▸ **ACTIVITY**: Show each line in the material below that contains the string "chart", matching case exactly.

▸ **RECORDED INFORMATION**:

= Beginning of Section =

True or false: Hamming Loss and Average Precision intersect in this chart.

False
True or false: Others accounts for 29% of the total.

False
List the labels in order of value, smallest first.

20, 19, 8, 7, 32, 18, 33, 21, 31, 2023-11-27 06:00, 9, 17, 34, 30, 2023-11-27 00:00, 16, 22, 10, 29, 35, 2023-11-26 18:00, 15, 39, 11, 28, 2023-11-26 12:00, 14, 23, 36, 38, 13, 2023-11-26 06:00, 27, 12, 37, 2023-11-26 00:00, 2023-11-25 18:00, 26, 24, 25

= End of Section =
= Beginning of Section =

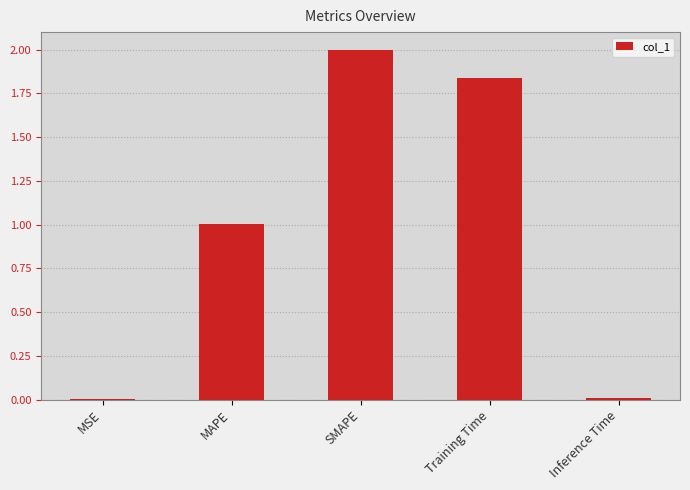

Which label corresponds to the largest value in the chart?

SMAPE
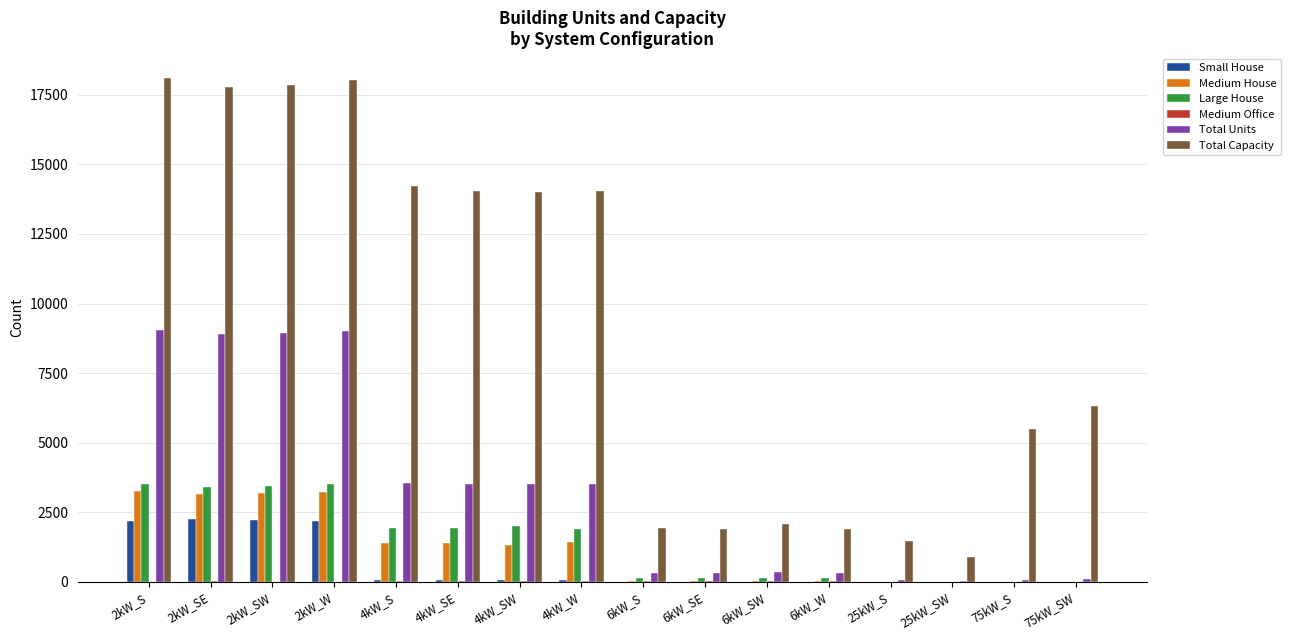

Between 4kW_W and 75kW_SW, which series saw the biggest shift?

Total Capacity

= End of Section =

▸ **OUTPUT FOR THIS EXERCISE**:
True or false: Hamming Loss and Average Precision intersect in this chart.
Which label corresponds to the largest value in the chart?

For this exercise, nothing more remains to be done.